**Work item**
What is needed here is an exact copy of every entry.
::: Data for the task
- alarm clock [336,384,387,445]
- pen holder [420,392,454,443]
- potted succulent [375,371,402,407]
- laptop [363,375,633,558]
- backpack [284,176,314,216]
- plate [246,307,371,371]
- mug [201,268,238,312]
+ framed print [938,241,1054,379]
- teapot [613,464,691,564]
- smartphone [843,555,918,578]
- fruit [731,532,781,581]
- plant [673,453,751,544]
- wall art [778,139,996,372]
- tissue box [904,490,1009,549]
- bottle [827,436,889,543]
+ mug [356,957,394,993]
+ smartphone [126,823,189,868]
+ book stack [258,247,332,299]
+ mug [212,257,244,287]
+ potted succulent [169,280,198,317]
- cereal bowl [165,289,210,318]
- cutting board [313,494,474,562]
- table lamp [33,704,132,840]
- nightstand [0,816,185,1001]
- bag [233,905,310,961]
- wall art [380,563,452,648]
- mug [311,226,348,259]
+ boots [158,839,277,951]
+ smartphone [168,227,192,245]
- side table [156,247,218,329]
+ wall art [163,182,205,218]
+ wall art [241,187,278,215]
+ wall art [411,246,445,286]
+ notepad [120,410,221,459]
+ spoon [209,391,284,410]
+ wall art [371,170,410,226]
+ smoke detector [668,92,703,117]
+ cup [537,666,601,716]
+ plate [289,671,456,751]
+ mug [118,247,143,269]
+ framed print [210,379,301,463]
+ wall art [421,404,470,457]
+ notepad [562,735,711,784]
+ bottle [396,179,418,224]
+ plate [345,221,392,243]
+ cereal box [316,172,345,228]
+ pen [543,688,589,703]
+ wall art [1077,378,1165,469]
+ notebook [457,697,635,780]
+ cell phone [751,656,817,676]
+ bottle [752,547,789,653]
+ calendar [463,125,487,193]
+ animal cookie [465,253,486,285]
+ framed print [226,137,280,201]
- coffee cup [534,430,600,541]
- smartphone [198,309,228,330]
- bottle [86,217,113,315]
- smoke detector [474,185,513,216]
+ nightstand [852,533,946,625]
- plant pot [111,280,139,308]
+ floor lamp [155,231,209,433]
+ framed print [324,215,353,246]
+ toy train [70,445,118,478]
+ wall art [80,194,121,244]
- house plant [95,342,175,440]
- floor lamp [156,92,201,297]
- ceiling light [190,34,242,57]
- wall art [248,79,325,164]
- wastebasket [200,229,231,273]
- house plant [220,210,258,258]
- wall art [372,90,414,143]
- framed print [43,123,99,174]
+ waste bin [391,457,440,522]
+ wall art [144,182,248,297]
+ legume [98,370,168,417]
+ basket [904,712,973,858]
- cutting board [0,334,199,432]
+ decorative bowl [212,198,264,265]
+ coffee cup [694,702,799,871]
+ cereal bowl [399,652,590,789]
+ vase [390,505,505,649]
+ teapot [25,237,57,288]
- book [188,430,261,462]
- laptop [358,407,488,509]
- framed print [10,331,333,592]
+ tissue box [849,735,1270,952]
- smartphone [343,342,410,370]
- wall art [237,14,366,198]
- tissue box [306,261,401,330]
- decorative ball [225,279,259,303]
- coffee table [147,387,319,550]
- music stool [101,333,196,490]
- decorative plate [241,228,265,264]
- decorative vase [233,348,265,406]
::::::
**The completed task**
- alarm clock [336,384,387,445]
- pen holder [420,392,454,443]
- potted succulent [375,371,402,407]
- laptop [363,375,633,558]
- backpack [284,176,314,216]
- plate [246,307,371,371]
- mug [201,268,238,312]
+ framed print [938,241,1054,379]
- teapot [613,464,691,564]
- smartphone [843,555,918,578]
- fruit [731,532,781,581]
- plant [673,453,751,544]
- wall art [778,139,996,372]
- tissue box [904,490,1009,549]
- bottle [827,436,889,543]
+ mug [356,957,394,993]
+ smartphone [126,823,189,868]
+ book stack [258,247,332,299]
+ mug [212,257,244,287]
+ potted succulent [169,280,198,317]
- cereal bowl [165,289,210,318]
- cutting board [313,494,474,562]
- table lamp [33,704,132,840]
- nightstand [0,816,185,1001]
- bag [233,905,310,961]
- wall art [380,563,452,648]
- mug [311,226,348,259]
+ boots [158,839,277,951]
+ smartphone [168,227,192,245]
- side table [156,247,218,329]
+ wall art [163,182,205,218]
+ wall art [241,187,278,215]
+ wall art [411,246,445,286]
+ notepad [120,410,221,459]
+ spoon [209,391,284,410]
+ wall art [371,170,410,226]
+ smoke detector [668,92,703,117]
+ cup [537,666,601,716]
+ plate [289,671,456,751]
+ mug [118,247,143,269]
+ framed print [210,379,301,463]
+ wall art [421,404,470,457]
+ notepad [562,735,711,784]
+ bottle [396,179,418,224]
+ plate [345,221,392,243]
+ cereal box [316,172,345,228]
+ pen [543,688,589,703]
+ wall art [1077,378,1165,469]
+ notebook [457,697,635,780]
+ cell phone [751,656,817,676]
+ bottle [752,547,789,653]
+ calendar [463,125,487,193]
+ animal cookie [465,253,486,285]
+ framed print [226,137,280,201]
- coffee cup [534,430,600,541]
- smartphone [198,309,228,330]
- bottle [86,217,113,315]
- smoke detector [474,185,513,216]
+ nightstand [852,533,946,625]
- plant pot [111,280,139,308]
+ floor lamp [155,231,209,433]
+ framed print [324,215,353,246]
+ toy train [70,445,118,478]
+ wall art [80,194,121,244]
- house plant [95,342,175,440]
- floor lamp [156,92,201,297]
- ceiling light [190,34,242,57]
- wall art [248,79,325,164]
- wastebasket [200,229,231,273]
- house plant [220,210,258,258]
- wall art [372,90,414,143]
- framed print [43,123,99,174]
+ waste bin [391,457,440,522]
+ wall art [144,182,248,297]
+ legume [98,370,168,417]
+ basket [904,712,973,858]
- cutting board [0,334,199,432]
+ decorative bowl [212,198,264,265]
+ coffee cup [694,702,799,871]
+ cereal bowl [399,652,590,789]
+ vase [390,505,505,649]
+ teapot [25,237,57,288]
- book [188,430,261,462]
- laptop [358,407,488,509]
- framed print [10,331,333,592]
+ tissue box [849,735,1270,952]
- smartphone [343,342,410,370]
- wall art [237,14,366,198]
- tissue box [306,261,401,330]
- decorative ball [225,279,259,303]
- coffee table [147,387,319,550]
- music stool [101,333,196,490]
- decorative plate [241,228,265,264]
- decorative vase [233,348,265,406]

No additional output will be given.